The sun was so…sunny.

Ugh.

Already my skin felt hot, itchy with the promise of a burn, and I was nowhere near as pale as Linus.

Amelie stayed on the porch, honoring the spirit, if not the letter, of her house arrest, and waved to her brother from there. The casual goodbye told me they had already done their catching up before she fetched us.

“We need to get moving.” Boaz kept his tone distant, his manner professional, and I was glad for it. “I borrowed six men to get you two out, but we need them elsewhere at dusk.”

Unsure of my reception, given our last encounter, I stepped lightly. “Trouble downtown?”

“The looters are at it again,” he said briskly. “Chaos breeds opportunity.”

The conversation died a quick death after that, and I kicked dirt over its grave.

“Take one step, Grier Woolworth, and I’ll rip out your throat. You know I will.” Lethe strode from the tree line with her freshly trimmed and dyed-blue hair swinging, sharp green eyes narrowed, and a cheeseburger in each hand. “As soon as I finish this.” She popped the remainder of one in her mouth and gulped without chewing before pocketing the second. “You were going to leave without saying goodbye? Are you serious? Do your donut promises mean nothing?”
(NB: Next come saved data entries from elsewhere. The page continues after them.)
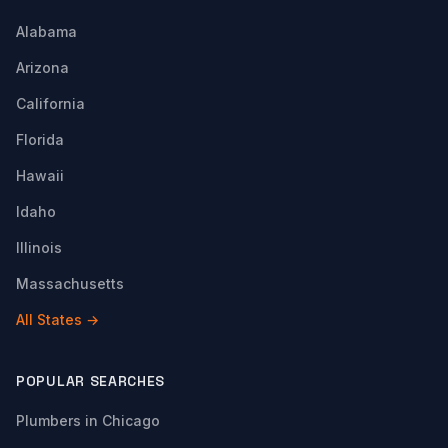
Alabama
Arizona
California
Florida
Hawaii
Idaho
Illinois
Massachusetts
All States →
POPULAR SEARCHES
Plumbers in Chicago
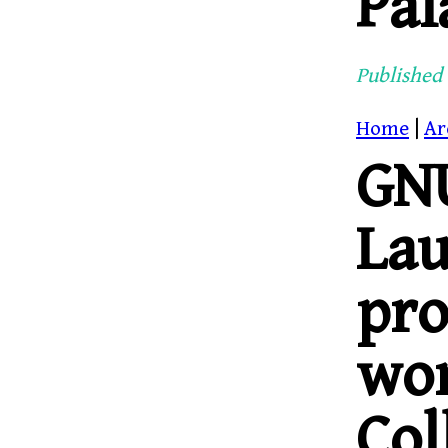
Pal
Published 
Home
|
Ar
GNU
La
pr
wor
Col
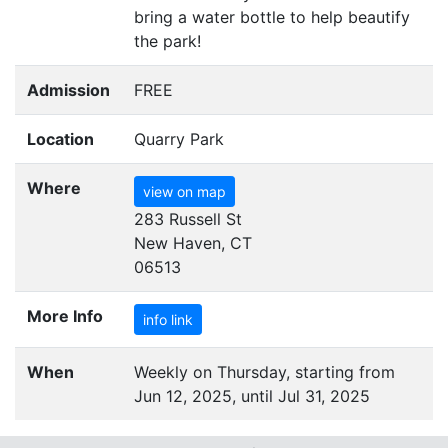
bring a water bottle to help beautify
the park!
Admission
FREE
Location
Quarry Park
Where
view on map
283 Russell St
New Haven, CT
06513
More Info
info link
When
Weekly on Thursday, starting from
Jun 12, 2025, until Jul 31, 2025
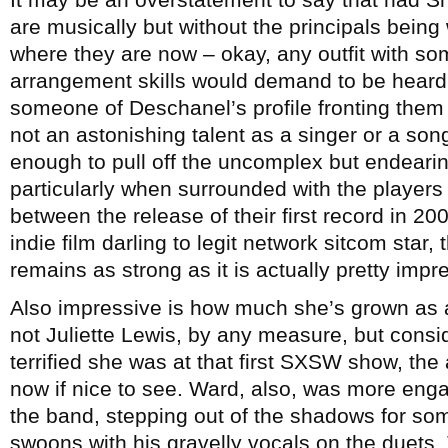
are musically but without the principals being
where they are now – okay, any outfit with s
arrangement skills would demand to be heard 
someone of Deschanel’s profile fronting them o
not an astonishing talent as a singer or a song
enough to pull off the uncomplex but endearin
particularly when surrounded with the players 
between the release of their first record in 2
indie film darling to legit network sitcom sta
remains as strong as it is actually pretty impr
Also impressive is how much she’s grown as 
not Juliette Lewis, by any measure, but consi
terrified she was at that first SXSW show, th
now if nice to see. Ward, also, was more engag
the band, stepping out of the shadows for som
swoons with his gravelly vocals on the duets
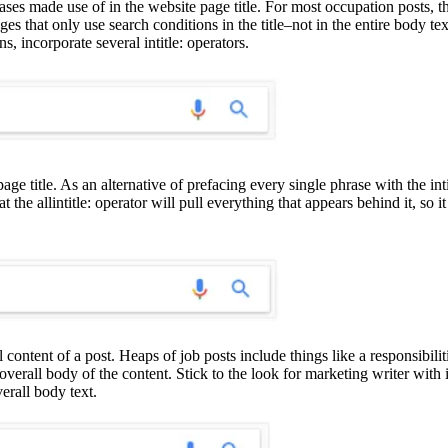
ases made use of in the website page title. For most occupation posts, the 
ges that only use search conditions in the title–not in the entire body tex
, incorporate several intitle: operators.
age title. As an alternative of prefacing every single phrase with the inti
 that the allintitle: operator will pull everything that appears behind it
l content of a post. Heaps of job posts include things like a responsibil
overall body of the content. Stick to the look for marketing writer with i
erall body text.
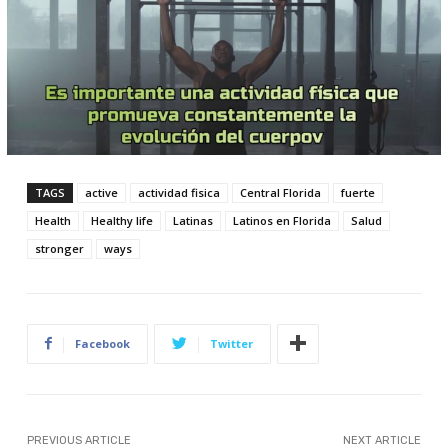
TAGS
active
actividad fisica
Central Florida
fuerte
Health
Healthy life
Latinas
Latinos en Florida
Salud
stronger
ways
Facebook
Twitter
PREVIOUS ARTICLE
NEXT ARTICLE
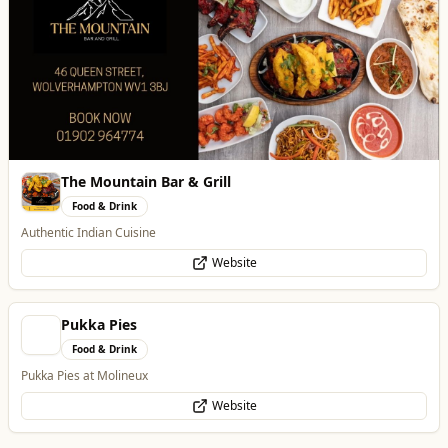
The Mountain Bar & Grill
Food & Drink
Authentic Indian Cuisine
Website
Pukka Pies
Food & Drink
Pukka Pies at Molineux
Website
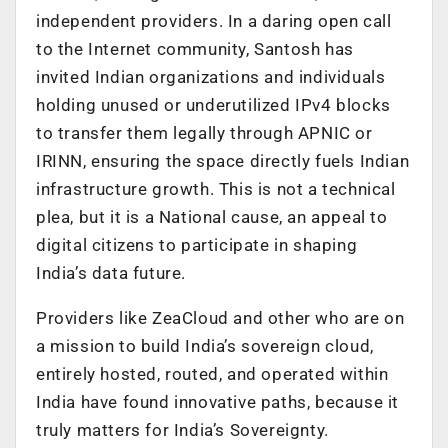
independent providers. In a daring open call
to the Internet community, Santosh has
invited Indian organizations and individuals
holding unused or underutilized IPv4 blocks
to transfer them legally through APNIC or
IRINN, ensuring the space directly fuels Indian
infrastructure growth. This is not a technical
plea, but it is a National cause, an appeal to
digital citizens to participate in shaping
India’s data future.
Providers like ZeaCloud and other who are on
a mission to build India’s sovereign cloud,
entirely hosted, routed, and operated within
India have found innovative paths, because it
truly matters for India’s Sovereignty.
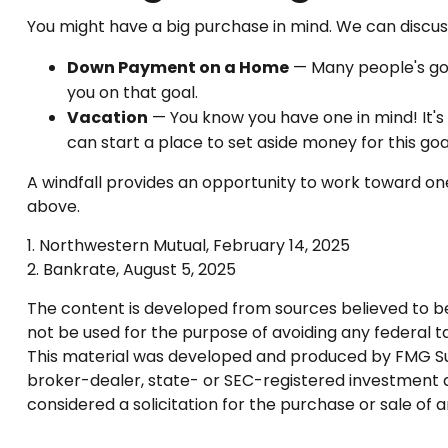
You might have a big purchase in mind. We can discuss
Down Payment on a Home
— Many people's goa
you on that goal.
Vacation
— You know you have one in mind! It's 
can start a place to set aside money for this goa
A windfall provides an opportunity to work toward one
above.
1. Northwestern Mutual, February 14, 2025
2. Bankrate, August 5, 2025
The content is developed from sources believed to be p
not be used for the purpose of avoiding any federal tax
This material was developed and produced by FMG Suite
broker-dealer, state- or SEC-registered investment a
considered a solicitation for the purchase or sale of 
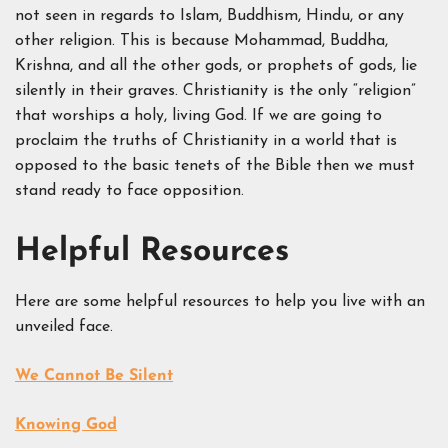
not seen in regards to Islam, Buddhism, Hindu, or any
other religion. This is because Mohammad, Buddha,
Krishna, and all the other gods, or prophets of gods, lie
silently in their graves. Christianity is the only “religion”
that worships a holy, living God. If we are going to
proclaim the truths of Christianity in a world that is
opposed to the basic tenets of the Bible then we must
stand ready to face opposition.
Helpful Resources
Here are some helpful resources to help you live with an
unveiled face.
We Cannot Be Silent
Knowing God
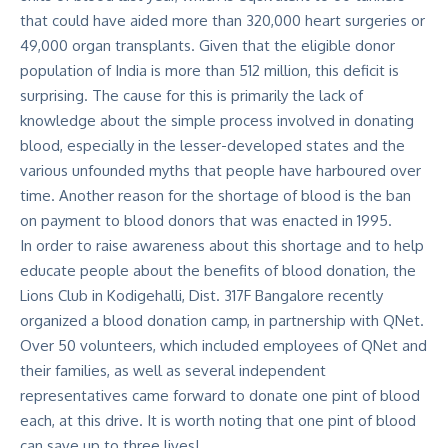
that could have aided more than 320,000 heart surgeries or
49,000 organ transplants. Given that the eligible donor
population of India is more than 512 million, this deficit is
surprising. The cause for this is primarily the lack of
knowledge about the simple process involved in donating
blood, especially in the lesser-developed states and the
various unfounded myths that people have harboured over
time. Another reason for the shortage of blood is the ban
on payment to blood donors that was enacted in 1995.
In order to raise awareness about this shortage and to help
educate people about the benefits of blood donation, the
Lions Club in Kodigehalli, Dist. 317F Bangalore recently
organized a blood donation camp, in partnership with QNet.
Over 50 volunteers, which included employees of QNet and
their families, as well as several independent
representatives came forward to donate one pint of blood
each, at this drive. It is worth noting that one pint of blood
can save up to three lives!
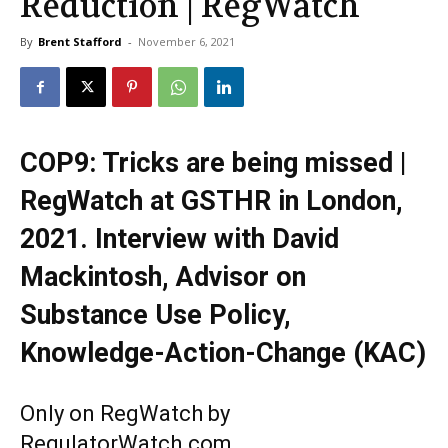
Reduction | RegWatch
By
Brent Stafford
-
November 6, 2021
COP9: Tricks are being missed |
RegWatch at GSTHR in London,
2021. Interview with David
Mackintosh, Advisor on
Substance Use Policy,
Knowledge-Action-Change (KAC)
Only on RegWatch by
RegulatorWatch.com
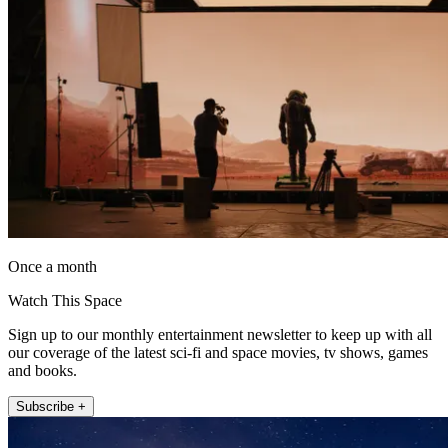
Once a month
Watch This Space
Sign up to our monthly entertainment newsletter to keep up with all
our coverage of the latest sci-fi and space movies, tv shows, games
and books.
Subscribe +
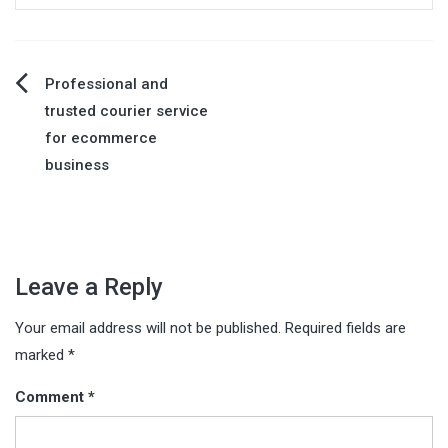
Post
Professional and
trusted courier service
navigation
for ecommerce
business
Leave a Reply
Your email address will not be published.
Required fields are
marked
*
Comment
*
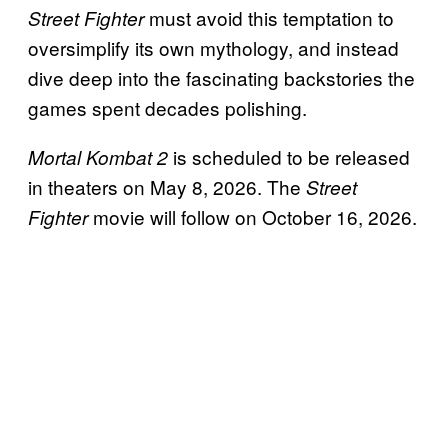
must avoid this temptation to
Street Fighter
oversimplify its own mythology, and instead
dive deep into the fascinating backstories the
games spent decades polishing.
is scheduled to be released
Mortal Kombat 2
in theaters on May 8, 2026. The
Street
movie will follow on October 16, 2026.
Fighter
“Do you remember the conversation we had about me telling my nocturnal friends goodbye last night?”

“Hello?” Palms up, she spun a tight circle. “The sun is up there, and I’m down here.”

“You’re not half as smart as I thought you were if you believed for one hot minute you were getting past her,” Hood said conversationally as he trailed his mate with a sandwich bag full of her favorite cereal in hand that he shook to get her attention.